Required work
Please update the part of the material below that opens with the line containing "my own womb, like unto thee: whence also" and closes with the line containing "handmaid to wife, and", replacing "handmaid" with "maidservant" and leaving everything else as it is. Give only those lines.

Excerpted data

- - - - - - -

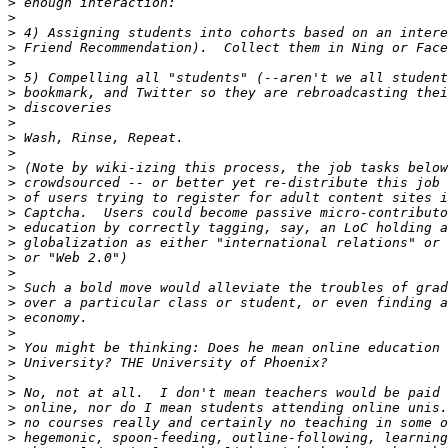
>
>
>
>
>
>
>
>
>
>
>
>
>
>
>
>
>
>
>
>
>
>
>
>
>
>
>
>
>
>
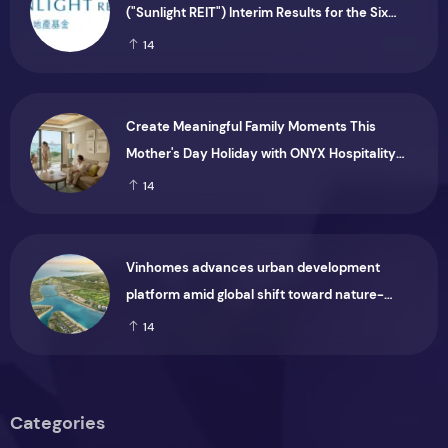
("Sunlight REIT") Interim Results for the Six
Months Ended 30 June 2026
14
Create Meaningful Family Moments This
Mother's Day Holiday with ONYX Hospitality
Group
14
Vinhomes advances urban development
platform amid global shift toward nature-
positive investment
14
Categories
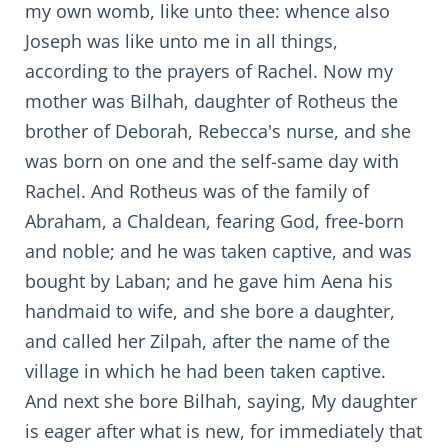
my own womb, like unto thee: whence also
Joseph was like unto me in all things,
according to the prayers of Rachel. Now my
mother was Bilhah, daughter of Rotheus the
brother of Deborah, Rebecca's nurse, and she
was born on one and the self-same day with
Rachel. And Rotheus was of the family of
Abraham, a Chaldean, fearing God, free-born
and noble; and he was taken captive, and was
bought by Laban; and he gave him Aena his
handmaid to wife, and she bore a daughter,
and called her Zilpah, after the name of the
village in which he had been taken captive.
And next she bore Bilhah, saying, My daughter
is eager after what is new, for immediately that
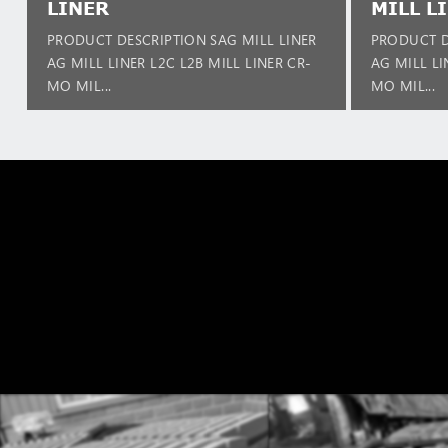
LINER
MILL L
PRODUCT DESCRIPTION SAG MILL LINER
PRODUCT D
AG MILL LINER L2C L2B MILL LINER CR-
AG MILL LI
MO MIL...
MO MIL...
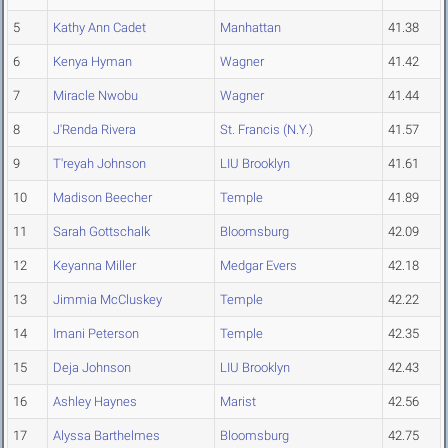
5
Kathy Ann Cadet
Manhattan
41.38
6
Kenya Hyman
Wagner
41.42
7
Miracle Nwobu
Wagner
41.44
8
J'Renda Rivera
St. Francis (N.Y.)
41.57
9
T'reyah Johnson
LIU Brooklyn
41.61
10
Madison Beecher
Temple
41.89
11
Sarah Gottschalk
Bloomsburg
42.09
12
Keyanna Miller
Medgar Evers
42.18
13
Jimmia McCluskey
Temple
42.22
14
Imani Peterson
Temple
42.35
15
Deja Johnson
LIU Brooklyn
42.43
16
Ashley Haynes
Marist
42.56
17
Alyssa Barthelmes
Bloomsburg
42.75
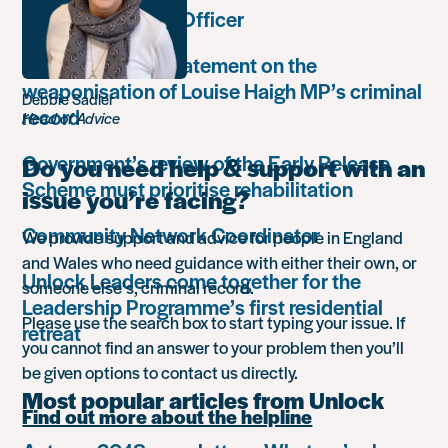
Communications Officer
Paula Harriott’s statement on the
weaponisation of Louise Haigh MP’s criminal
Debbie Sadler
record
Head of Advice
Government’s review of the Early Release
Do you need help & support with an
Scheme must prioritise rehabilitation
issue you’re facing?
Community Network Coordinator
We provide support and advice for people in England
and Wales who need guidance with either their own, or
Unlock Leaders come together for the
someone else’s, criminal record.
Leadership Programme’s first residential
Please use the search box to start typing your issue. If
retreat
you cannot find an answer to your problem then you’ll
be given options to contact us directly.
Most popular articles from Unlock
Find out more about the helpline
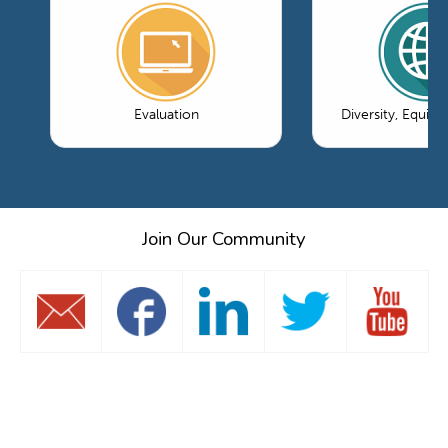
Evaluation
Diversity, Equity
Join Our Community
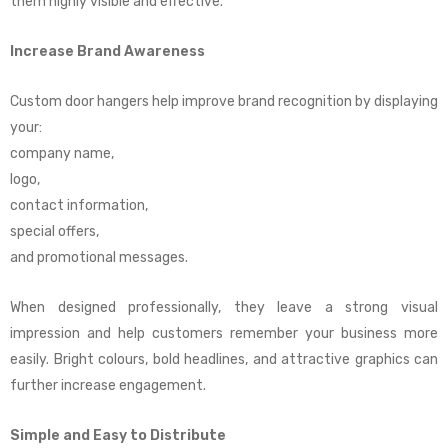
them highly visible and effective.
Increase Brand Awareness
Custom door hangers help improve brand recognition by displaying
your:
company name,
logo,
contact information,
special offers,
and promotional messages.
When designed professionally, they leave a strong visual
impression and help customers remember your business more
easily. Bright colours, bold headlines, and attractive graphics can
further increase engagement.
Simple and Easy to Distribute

- - - - - - -

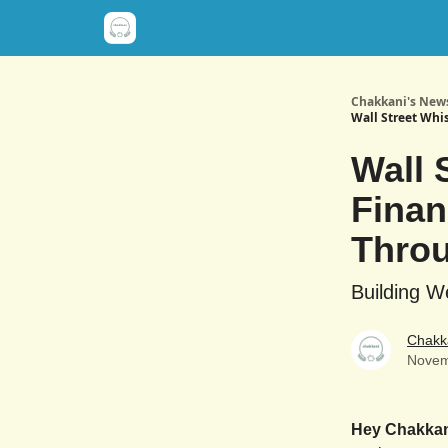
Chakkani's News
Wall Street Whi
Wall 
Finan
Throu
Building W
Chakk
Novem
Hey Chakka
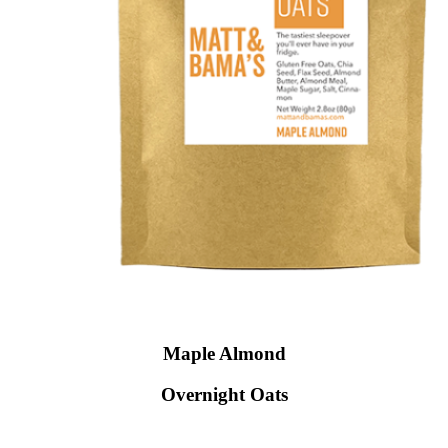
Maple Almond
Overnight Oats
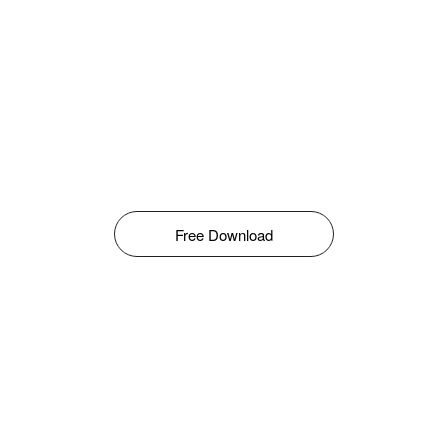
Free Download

- - - - - - -

Task solution
my own womb, like unto thee: whence also
Joseph was like unto me in all things,
according to the prayers of Rachel. Now my
mother was Bilhah, daughter of Rotheus the
brother of Deborah, Rebecca's nurse, and she
was born on one and the self-same day with
Rachel. And Rotheus was of the family of
Abraham, a Chaldean, fearing God, free-born
and noble; and he was taken captive, and was
bought by Laban; and he gave him Aena his
maidservant to wife, and she bore a daughter,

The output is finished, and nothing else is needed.